9. Metrics

Organizations SHALL establish baselines by measuring for at least 3 Increments before setting targets. Targets are organization-specific, not universal.

9.1 Mandatory (SHALL)

#MetricFormulaMeasures
1Throughputtasks_done / sessionsDelivery performance
2Lead Timecompleted_at - created_atDelivery speed
3First-Pass Success Ratesingle_cycle_tasks (completed without rework) / total × 100%Context quality
4Defect Escape Ratepost_done_defects / done × 100%Gate effectiveness

A post-done defect is a defect task explicitly linked to a completed parent task that introduced the defect. The link SHALL be recorded in the task tracker.

#MetricFormulaMeasures
5Knowledge Capture Rateentries / tasksOrganizational memory
6Cost Predictabilityactual_cost / planned_cost × 100%Estimation accuracy
7Cost per Tasktotal_cost / tasks (by complexity)Efficiency
8Manual Intervention Ratemanual_tasks / total × 100%AI-first adherence
9Cycle Timecompleted_at - started_atExecution speed (vs Lead Time which includes queue time)
10Adversarial Detection Rateadversarial_critical_findings / L3_reviewed_tasksLatent defect density

Manual Intervention Rate requires Supervisor self-reporting (flag on task indicating manual code was written). Organizations SHOULD define what constitutes “manual intervention” (e.g., any hand-written production code, or only tasks done entirely without AI).

Adversarial Detection Rate (ADR) measures the density of CRITICAL-severity findings discovered by adversarial review (Section 10.15, L3) per task that underwent L3 review. Target: organizations SHOULD aim for ADR < 0.5 (fewer than one CRITICAL finding per two reviewed tasks). An ADR of 0 indicates either excellent AI output quality or insufficient review rigor — organizations SHOULD distinguish between the two.

For ADR computation, “L3_reviewed_tasks” means tasks that underwent L3 Adversarial Review. Tasks that did not receive L3 review (e.g., Low-risk tasks where L3 was skipped per Section 10.15) are excluded from the denominator. This ensures ADR reflects review effectiveness, not review coverage.

Knowledge Capture Rate target calibration: organizations with established knowledge bases SHOULD set KCR targets that reflect diminishing returns. A target of 1.0 (one entry per task) is appropriate for greenfield projects. For mature projects (>500 tasks), a target of 0.33 (one entry per three tasks) better reflects the natural rate of novel knowledge discovery. Organizations SHALL document their KCR target rationale.

9.3 Collection

Metrics 1–5 and 9 SHALL be collected automatically from task tracking and session data. Metrics 6–7 require cost tracking integration. Metric 8 requires Supervisor self-reporting. Cost Predictability requires Flow Manager assessment at Increment Retrospective.

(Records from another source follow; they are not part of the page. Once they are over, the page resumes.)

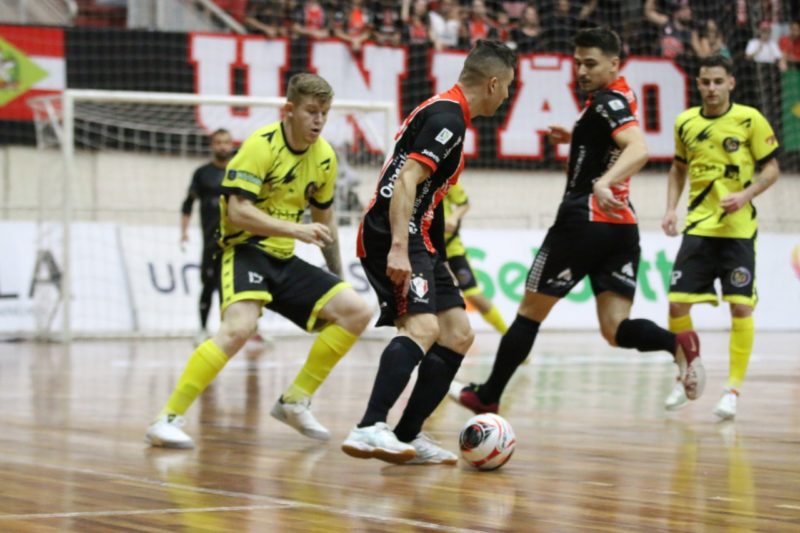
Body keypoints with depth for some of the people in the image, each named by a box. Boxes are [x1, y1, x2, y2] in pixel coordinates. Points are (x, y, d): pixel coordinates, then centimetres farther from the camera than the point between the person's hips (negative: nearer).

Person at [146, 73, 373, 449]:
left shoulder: (324, 157, 7)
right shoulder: (261, 146, -15)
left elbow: (323, 213, 23)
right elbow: (237, 210, -22)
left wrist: (337, 274, 24)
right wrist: (296, 229, -27)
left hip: (285, 260, 8)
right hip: (245, 250, -8)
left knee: (356, 311, -3)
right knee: (240, 326, -33)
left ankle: (295, 401, 9)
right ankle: (167, 419, -27)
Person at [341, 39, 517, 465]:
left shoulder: (443, 111, 21)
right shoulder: (446, 117, -11)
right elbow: (406, 181, -21)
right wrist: (398, 249, -29)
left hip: (417, 242, 11)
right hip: (397, 239, -11)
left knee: (458, 336, 9)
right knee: (422, 327, -28)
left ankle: (407, 437, 8)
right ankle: (369, 429, -39)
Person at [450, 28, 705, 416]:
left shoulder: (608, 101, -11)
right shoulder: (619, 98, 17)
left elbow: (639, 149, -29)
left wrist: (604, 182, -44)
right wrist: (576, 138, 31)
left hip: (584, 220, -8)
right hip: (622, 226, 8)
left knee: (530, 311, 7)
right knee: (616, 330, -2)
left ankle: (488, 396, 18)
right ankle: (677, 343, -29)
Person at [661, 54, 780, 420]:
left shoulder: (750, 120, -4)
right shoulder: (686, 122, 6)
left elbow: (771, 169, -1)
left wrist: (746, 195, -17)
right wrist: (670, 209, 7)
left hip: (738, 228, -3)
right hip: (698, 226, 3)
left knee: (740, 306, -7)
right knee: (677, 303, -3)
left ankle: (733, 389, 2)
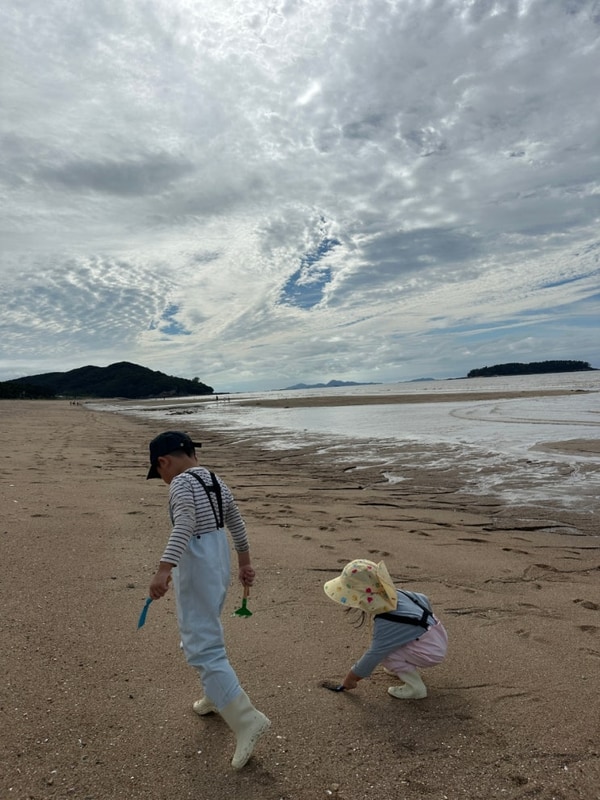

Metric 10 (ADR) SHALL be collected from adversarial review findings recorded during L3 review (Section 10.15). Organizations SHALL maintain a record of review findings per task, classified by severity, to compute ADR.

Metric computation SHALL include all tasks without epoch-based filtering or exclusion of historical data. Organizations SHALL NOT exclude tasks from metric computation based on creation date, migration status, or tooling version. Rationale: epoch filters introduce complexity, create maintenance burden, and mask data quality issues. Historical data naturally dilutes as new data accumulates, converging metrics to their true values over time. If early data is known to be unreliable (e.g., pre-automation manual entries), this SHALL be documented as a known limitation, not filtered.

Cost Predictability (metric 6) requires organizations to record planned cost before implementation begins. In practice, planned cost estimation for AI-assisted tasks is unreliable — AI execution time is non-deterministic and model pricing varies. At Team configuration, Cost Predictability SHALL be tracked but baselines may be provisional during the first 3 Increments. At Enterprise configuration, Cost Predictability SHALL be tracked with established baselines. Cost per Task (metric 7) provides a more actionable proxy for cost management in early adoption.

Multi-agent and multi-session configurations: when multiple AI agents work in parallel (multiple concurrent sessions), per-session metrics (throughput, session duration, cost per session) reflect individual agent performance, not aggregate team output. Organizations using multi-agent configurations SHOULD additionally track aggregate metrics at the Increment level. Token and cost attribution in multi-agent scenarios SHOULD be recorded per-agent, with aggregate totals available for Increment-level reporting.